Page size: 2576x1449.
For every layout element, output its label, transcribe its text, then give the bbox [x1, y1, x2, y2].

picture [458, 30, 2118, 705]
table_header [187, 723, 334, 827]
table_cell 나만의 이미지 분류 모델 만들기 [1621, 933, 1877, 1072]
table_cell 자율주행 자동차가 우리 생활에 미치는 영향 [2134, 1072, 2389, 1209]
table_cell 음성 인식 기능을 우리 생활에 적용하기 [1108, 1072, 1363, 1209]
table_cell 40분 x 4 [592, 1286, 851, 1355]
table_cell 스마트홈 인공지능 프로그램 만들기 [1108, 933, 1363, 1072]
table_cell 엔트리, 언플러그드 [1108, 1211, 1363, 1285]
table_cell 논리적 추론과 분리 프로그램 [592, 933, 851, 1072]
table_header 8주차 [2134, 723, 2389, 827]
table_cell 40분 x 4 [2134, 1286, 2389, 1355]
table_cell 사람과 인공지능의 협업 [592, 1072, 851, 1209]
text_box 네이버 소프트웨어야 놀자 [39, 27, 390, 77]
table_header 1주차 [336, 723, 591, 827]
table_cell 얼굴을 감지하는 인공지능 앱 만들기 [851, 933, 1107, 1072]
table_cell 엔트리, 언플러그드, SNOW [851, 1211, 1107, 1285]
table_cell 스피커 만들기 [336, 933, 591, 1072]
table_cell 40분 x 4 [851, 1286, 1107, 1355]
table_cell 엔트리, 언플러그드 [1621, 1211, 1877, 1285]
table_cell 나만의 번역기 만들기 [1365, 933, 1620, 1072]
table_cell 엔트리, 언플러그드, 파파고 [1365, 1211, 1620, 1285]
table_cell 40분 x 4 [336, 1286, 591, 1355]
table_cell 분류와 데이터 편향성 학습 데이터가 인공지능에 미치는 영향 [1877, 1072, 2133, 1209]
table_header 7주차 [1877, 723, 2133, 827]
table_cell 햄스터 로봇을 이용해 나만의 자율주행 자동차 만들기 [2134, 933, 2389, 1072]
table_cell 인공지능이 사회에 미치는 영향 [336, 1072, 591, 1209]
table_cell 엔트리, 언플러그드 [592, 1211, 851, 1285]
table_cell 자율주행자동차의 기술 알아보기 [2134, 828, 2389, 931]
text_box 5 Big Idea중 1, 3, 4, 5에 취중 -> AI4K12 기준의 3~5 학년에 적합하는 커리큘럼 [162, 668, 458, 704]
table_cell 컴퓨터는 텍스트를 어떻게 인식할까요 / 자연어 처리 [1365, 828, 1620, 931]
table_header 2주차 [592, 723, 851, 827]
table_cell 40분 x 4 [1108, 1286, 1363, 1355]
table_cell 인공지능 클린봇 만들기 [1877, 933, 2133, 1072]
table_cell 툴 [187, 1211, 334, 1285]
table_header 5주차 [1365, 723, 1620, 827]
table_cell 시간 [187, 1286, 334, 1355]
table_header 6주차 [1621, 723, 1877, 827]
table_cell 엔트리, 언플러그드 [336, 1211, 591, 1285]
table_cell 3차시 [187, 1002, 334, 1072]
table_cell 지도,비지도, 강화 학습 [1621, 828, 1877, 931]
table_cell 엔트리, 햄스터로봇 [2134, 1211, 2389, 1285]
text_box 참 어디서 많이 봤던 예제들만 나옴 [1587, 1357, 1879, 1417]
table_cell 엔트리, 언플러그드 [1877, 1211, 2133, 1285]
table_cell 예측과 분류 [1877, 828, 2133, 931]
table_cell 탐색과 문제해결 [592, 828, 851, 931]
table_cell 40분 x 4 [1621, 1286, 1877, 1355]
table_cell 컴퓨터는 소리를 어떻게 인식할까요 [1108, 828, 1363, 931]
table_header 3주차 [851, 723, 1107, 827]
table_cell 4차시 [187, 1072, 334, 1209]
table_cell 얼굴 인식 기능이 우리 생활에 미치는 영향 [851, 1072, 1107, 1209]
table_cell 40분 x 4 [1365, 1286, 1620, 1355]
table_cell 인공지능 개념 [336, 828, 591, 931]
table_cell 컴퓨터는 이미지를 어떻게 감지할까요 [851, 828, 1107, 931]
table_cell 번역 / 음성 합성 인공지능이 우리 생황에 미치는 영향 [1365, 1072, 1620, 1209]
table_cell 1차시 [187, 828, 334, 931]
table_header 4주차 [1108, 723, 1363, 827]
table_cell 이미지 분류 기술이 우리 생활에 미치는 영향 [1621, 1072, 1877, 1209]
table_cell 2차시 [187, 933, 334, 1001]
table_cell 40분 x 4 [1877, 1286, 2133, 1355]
◇ ◇ ◇ ◇
INSTRUCTION: The data above should be reproduced in full and exactly.

YOUR SOLUTION:
Page size: 2576x1449.
For every layout element, output its label, transcribe its text, then give the bbox [x1, y1, x2, y2].

picture [458, 30, 2118, 705]
table_header [187, 723, 334, 827]
table_cell 나만의 이미지 분류 모델 만들기 [1621, 933, 1877, 1072]
table_cell 자율주행 자동차가 우리 생활에 미치는 영향 [2134, 1072, 2389, 1209]
table_cell 음성 인식 기능을 우리 생활에 적용하기 [1108, 1072, 1363, 1209]
table_cell 40분 x 4 [592, 1286, 851, 1355]
table_cell 스마트홈 인공지능 프로그램 만들기 [1108, 933, 1363, 1072]
table_cell 엔트리, 언플러그드 [1108, 1211, 1363, 1285]
table_cell 논리적 추론과 분리 프로그램 [592, 933, 851, 1072]
table_header 8주차 [2134, 723, 2389, 827]
table_cell 40분 x 4 [2134, 1286, 2389, 1355]
table_cell 사람과 인공지능의 협업 [592, 1072, 851, 1209]
text_box 네이버 소프트웨어야 놀자 [39, 27, 390, 77]
table_header 1주차 [336, 723, 591, 827]
table_cell 얼굴을 감지하는 인공지능 앱 만들기 [851, 933, 1107, 1072]
table_cell 엔트리, 언플러그드, SNOW [851, 1211, 1107, 1285]
table_cell 스피커 만들기 [336, 933, 591, 1072]
table_cell 40분 x 4 [851, 1286, 1107, 1355]
table_cell 엔트리, 언플러그드 [1621, 1211, 1877, 1285]
table_cell 나만의 번역기 만들기 [1365, 933, 1620, 1072]
table_cell 엔트리, 언플러그드, 파파고 [1365, 1211, 1620, 1285]
table_cell 40분 x 4 [336, 1286, 591, 1355]
table_cell 분류와 데이터 편향성 학습 데이터가 인공지능에 미치는 영향 [1877, 1072, 2133, 1209]
table_header 7주차 [1877, 723, 2133, 827]
table_cell 햄스터 로봇을 이용해 나만의 자율주행 자동차 만들기 [2134, 933, 2389, 1072]
table_cell 인공지능이 사회에 미치는 영향 [336, 1072, 591, 1209]
table_cell 엔트리, 언플러그드 [592, 1211, 851, 1285]
table_cell 자율주행자동차의 기술 알아보기 [2134, 828, 2389, 931]
text_box 5 Big Idea중 1, 3, 4, 5에 취중 -> AI4K12 기준의 3~5 학년에 적합하는 커리큘럼 [162, 668, 458, 704]
table_cell 컴퓨터는 텍스트를 어떻게 인식할까요 / 자연어 처리 [1365, 828, 1620, 931]
table_header 2주차 [592, 723, 851, 827]
table_cell 40분 x 4 [1108, 1286, 1363, 1355]
table_cell 인공지능 클린봇 만들기 [1877, 933, 2133, 1072]
table_cell 툴 [187, 1211, 334, 1285]
table_header 5주차 [1365, 723, 1620, 827]
table_cell 시간 [187, 1286, 334, 1355]
table_header 6주차 [1621, 723, 1877, 827]
table_cell 엔트리, 언플러그드 [336, 1211, 591, 1285]
table_cell 3차시 [187, 1002, 334, 1072]
table_cell 지도,비지도, 강화 학습 [1621, 828, 1877, 931]
table_cell 엔트리, 햄스터로봇 [2134, 1211, 2389, 1285]
text_box 참 어디서 많이 봤던 예제들만 나옴 [1587, 1357, 1879, 1417]
table_cell 엔트리, 언플러그드 [1877, 1211, 2133, 1285]
table_cell 예측과 분류 [1877, 828, 2133, 931]
table_cell 탐색과 문제해결 [592, 828, 851, 931]
table_cell 40분 x 4 [1621, 1286, 1877, 1355]
table_cell 컴퓨터는 소리를 어떻게 인식할까요 [1108, 828, 1363, 931]
table_header 3주차 [851, 723, 1107, 827]
table_cell 4차시 [187, 1072, 334, 1209]
table_cell 얼굴 인식 기능이 우리 생활에 미치는 영향 [851, 1072, 1107, 1209]
table_cell 40분 x 4 [1365, 1286, 1620, 1355]
table_cell 인공지능 개념 [336, 828, 591, 931]
table_cell 컴퓨터는 이미지를 어떻게 감지할까요 [851, 828, 1107, 931]
table_cell 번역 / 음성 합성 인공지능이 우리 생황에 미치는 영향 [1365, 1072, 1620, 1209]
table_cell 1차시 [187, 828, 334, 931]
table_header 4주차 [1108, 723, 1363, 827]
table_cell 이미지 분류 기술이 우리 생활에 미치는 영향 [1621, 1072, 1877, 1209]
table_cell 2차시 [187, 933, 334, 1001]
table_cell 40분 x 4 [1877, 1286, 2133, 1355]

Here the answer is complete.